The expected output is every line below, reproduced exactly.

[Stored data]

--

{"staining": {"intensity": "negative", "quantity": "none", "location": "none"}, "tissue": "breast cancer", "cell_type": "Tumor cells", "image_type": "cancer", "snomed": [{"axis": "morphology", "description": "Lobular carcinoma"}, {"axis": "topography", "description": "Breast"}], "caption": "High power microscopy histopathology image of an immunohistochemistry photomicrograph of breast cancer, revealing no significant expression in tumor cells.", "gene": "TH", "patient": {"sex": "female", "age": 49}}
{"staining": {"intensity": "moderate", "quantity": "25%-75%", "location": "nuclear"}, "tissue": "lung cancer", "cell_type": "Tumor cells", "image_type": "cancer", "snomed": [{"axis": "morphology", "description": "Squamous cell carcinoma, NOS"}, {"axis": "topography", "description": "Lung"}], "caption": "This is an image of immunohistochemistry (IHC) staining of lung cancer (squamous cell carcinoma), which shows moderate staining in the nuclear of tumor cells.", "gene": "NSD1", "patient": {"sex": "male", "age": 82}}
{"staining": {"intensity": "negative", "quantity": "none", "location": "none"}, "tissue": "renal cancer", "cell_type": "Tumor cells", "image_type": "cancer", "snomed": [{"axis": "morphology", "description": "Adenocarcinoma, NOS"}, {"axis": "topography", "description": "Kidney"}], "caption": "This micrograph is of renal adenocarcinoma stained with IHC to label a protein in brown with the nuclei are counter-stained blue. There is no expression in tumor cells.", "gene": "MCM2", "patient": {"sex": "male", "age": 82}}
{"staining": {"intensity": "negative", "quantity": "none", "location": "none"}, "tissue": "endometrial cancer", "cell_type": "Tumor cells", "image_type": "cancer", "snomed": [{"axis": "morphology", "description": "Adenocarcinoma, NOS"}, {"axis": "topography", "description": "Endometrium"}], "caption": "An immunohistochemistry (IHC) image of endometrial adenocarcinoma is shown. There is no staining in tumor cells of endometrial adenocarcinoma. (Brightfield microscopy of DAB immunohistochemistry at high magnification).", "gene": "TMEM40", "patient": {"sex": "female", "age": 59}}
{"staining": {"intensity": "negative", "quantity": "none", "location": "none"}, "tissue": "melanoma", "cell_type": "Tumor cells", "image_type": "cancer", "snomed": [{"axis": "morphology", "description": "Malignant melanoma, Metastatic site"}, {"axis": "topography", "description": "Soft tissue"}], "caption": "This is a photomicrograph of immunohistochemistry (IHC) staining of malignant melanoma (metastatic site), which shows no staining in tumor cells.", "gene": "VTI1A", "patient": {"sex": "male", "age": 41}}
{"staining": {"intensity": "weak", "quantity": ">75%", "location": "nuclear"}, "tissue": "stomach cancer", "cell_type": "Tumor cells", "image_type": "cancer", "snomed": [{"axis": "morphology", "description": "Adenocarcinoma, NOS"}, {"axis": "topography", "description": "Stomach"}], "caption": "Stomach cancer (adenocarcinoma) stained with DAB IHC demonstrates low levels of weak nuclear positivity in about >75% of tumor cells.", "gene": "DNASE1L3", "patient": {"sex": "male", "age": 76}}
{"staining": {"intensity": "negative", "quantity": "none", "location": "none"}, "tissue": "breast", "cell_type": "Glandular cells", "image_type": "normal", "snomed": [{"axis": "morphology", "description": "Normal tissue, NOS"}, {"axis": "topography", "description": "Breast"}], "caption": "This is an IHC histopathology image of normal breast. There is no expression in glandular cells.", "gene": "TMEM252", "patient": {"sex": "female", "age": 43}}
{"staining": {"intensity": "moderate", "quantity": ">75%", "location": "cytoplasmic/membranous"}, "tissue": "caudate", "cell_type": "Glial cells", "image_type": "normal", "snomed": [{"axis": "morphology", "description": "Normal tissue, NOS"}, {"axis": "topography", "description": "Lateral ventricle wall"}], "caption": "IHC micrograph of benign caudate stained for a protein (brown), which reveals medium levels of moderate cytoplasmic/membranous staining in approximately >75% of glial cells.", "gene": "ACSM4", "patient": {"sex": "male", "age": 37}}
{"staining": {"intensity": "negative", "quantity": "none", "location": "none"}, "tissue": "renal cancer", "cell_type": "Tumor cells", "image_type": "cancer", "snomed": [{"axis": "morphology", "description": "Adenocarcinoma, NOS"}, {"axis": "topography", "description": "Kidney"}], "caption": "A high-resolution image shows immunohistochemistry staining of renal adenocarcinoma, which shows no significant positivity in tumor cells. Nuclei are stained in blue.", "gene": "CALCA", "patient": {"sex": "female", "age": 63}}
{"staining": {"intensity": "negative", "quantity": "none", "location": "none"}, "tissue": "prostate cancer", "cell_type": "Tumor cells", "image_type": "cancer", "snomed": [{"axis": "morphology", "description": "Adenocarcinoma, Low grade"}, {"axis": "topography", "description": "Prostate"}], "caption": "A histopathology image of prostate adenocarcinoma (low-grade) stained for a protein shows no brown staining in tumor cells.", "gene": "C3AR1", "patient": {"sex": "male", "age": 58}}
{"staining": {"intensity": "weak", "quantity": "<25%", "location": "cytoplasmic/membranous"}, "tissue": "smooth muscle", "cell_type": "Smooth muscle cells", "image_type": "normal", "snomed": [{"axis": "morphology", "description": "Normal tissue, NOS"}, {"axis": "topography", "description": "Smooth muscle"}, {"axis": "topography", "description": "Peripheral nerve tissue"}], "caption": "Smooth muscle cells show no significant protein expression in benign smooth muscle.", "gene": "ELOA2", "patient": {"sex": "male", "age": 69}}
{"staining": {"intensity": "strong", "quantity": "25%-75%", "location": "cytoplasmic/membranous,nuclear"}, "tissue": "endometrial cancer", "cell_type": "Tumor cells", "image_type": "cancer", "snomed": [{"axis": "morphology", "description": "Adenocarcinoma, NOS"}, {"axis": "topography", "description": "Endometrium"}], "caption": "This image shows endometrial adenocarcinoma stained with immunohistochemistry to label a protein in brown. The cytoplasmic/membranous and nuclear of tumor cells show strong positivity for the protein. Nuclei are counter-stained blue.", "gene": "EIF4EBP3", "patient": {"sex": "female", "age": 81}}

--

> _Exercise response_:
{"staining": {"intensity": "negative", "quantity": "none", "location": "none"}, "tissue": "breast cancer", "cell_type": "Tumor cells", "image_type": "cancer", "snomed": [{"axis": "morphology", "description": "Lobular carcinoma"}, {"axis": "topography", "description": "Breast"}], "caption": "High power microscopy histopathology image of an immunohistochemistry photomicrograph of breast cancer, revealing no significant expression in tumor cells.", "gene": "TH", "patient": {"sex": "female", "age": 49}}
{"staining": {"intensity": "moderate", "quantity": "25%-75%", "location": "nuclear"}, "tissue": "lung cancer", "cell_type": "Tumor cells", "image_type": "cancer", "snomed": [{"axis": "morphology", "description": "Squamous cell carcinoma, NOS"}, {"axis": "topography", "description": "Lung"}], "caption": "This is an image of immunohistochemistry (IHC) staining of lung cancer (squamous cell carcinoma), which shows moderate staining in the nuclear of tumor cells.", "gene": "NSD1", "patient": {"sex": "male", "age": 82}}
{"staining": {"intensity": "negative", "quantity": "none", "location": "none"}, "tissue": "renal cancer", "cell_type": "Tumor cells", "image_type": "cancer", "snomed": [{"axis": "morphology", "description": "Adenocarcinoma, NOS"}, {"axis": "topography", "description": "Kidney"}], "caption": "This micrograph is of renal adenocarcinoma stained with IHC to label a protein in brown with the nuclei are counter-stained blue. There is no expression in tumor cells.", "gene": "MCM2", "patient": {"sex": "male", "age": 82}}
{"staining": {"intensity": "negative", "quantity": "none", "location": "none"}, "tissue": "endometrial cancer", "cell_type": "Tumor cells", "image_type": "cancer", "snomed": [{"axis": "morphology", "description": "Adenocarcinoma, NOS"}, {"axis": "topography", "description": "Endometrium"}], "caption": "An immunohistochemistry (IHC) image of endometrial adenocarcinoma is shown. There is no staining in tumor cells of endometrial adenocarcinoma. (Brightfield microscopy of DAB immunohistochemistry at high magnification).", "gene": "TMEM40", "patient": {"sex": "female", "age": 59}}
{"staining": {"intensity": "negative", "quantity": "none", "location": "none"}, "tissue": "melanoma", "cell_type": "Tumor cells", "image_type": "cancer", "snomed": [{"axis": "morphology", "description": "Malignant melanoma, Metastatic site"}, {"axis": "topography", "description": "Soft tissue"}], "caption": "This is a photomicrograph of immunohistochemistry (IHC) staining of malignant melanoma (metastatic site), which shows no staining in tumor cells.", "gene": "VTI1A", "patient": {"sex": "male", "age": 41}}
{"staining": {"intensity": "weak", "quantity": ">75%", "location": "nuclear"}, "tissue": "stomach cancer", "cell_type": "Tumor cells", "image_type": "cancer", "snomed": [{"axis": "morphology", "description": "Adenocarcinoma, NOS"}, {"axis": "topography", "description": "Stomach"}], "caption": "Stomach cancer (adenocarcinoma) stained with DAB IHC demonstrates low levels of weak nuclear positivity in about >75% of tumor cells.", "gene": "DNASE1L3", "patient": {"sex": "male", "age": 76}}
{"staining": {"intensity": "negative", "quantity": "none", "location": "none"}, "tissue": "breast", "cell_type": "Glandular cells", "image_type": "normal", "snomed": [{"axis": "morphology", "description": "Normal tissue, NOS"}, {"axis": "topography", "description": "Breast"}], "caption": "This is an IHC histopathology image of normal breast. There is no expression in glandular cells.", "gene": "TMEM252", "patient": {"sex": "female", "age": 43}}
{"staining": {"intensity": "moderate", "quantity": ">75%", "location": "cytoplasmic/membranous"}, "tissue": "caudate", "cell_type": "Glial cells", "image_type": "normal", "snomed": [{"axis": "morphology", "description": "Normal tissue, NOS"}, {"axis": "topography", "description": "Lateral ventricle wall"}], "caption": "IHC micrograph of benign caudate stained for a protein (brown), which reveals medium levels of moderate cytoplasmic/membranous staining in approximately >75% of glial cells.", "gene": "ACSM4", "patient": {"sex": "male", "age": 37}}
{"staining": {"intensity": "negative", "quantity": "none", "location": "none"}, "tissue": "renal cancer", "cell_type": "Tumor cells", "image_type": "cancer", "snomed": [{"axis": "morphology", "description": "Adenocarcinoma, NOS"}, {"axis": "topography", "description": "Kidney"}], "caption": "A high-resolution image shows immunohistochemistry staining of renal adenocarcinoma, which shows no significant positivity in tumor cells. Nuclei are stained in blue.", "gene": "CALCA", "patient": {"sex": "female", "age": 63}}
{"staining": {"intensity": "negative", "quantity": "none", "location": "none"}, "tissue": "prostate cancer", "cell_type": "Tumor cells", "image_type": "cancer", "snomed": [{"axis": "morphology", "description": "Adenocarcinoma, Low grade"}, {"axis": "topography", "description": "Prostate"}], "caption": "A histopathology image of prostate adenocarcinoma (low-grade) stained for a protein shows no brown staining in tumor cells.", "gene": "C3AR1", "patient": {"sex": "male", "age": 58}}
{"staining": {"intensity": "weak", "quantity": "<25%", "location": "cytoplasmic/membranous"}, "tissue": "smooth muscle", "cell_type": "Smooth muscle cells", "image_type": "normal", "snomed": [{"axis": "morphology", "description": "Normal tissue, NOS"}, {"axis": "topography", "description": "Smooth muscle"}, {"axis": "topography", "description": "Peripheral nerve tissue"}], "caption": "Smooth muscle cells show no significant protein expression in benign smooth muscle.", "gene": "ELOA2", "patient": {"sex": "male", "age": 69}}
{"staining": {"intensity": "strong", "quantity": "25%-75%", "location": "cytoplasmic/membranous,nuclear"}, "tissue": "endometrial cancer", "cell_type": "Tumor cells", "image_type": "cancer", "snomed": [{"axis": "morphology", "description": "Adenocarcinoma, NOS"}, {"axis": "topography", "description": "Endometrium"}], "caption": "This image shows endometrial adenocarcinoma stained with immunohistochemistry to label a protein in brown. The cytoplasmic/membranous and nuclear of tumor cells show strong positivity for the protein. Nuclei are counter-stained blue.", "gene": "EIF4EBP3", "patient": {"sex": "female", "age": 81}}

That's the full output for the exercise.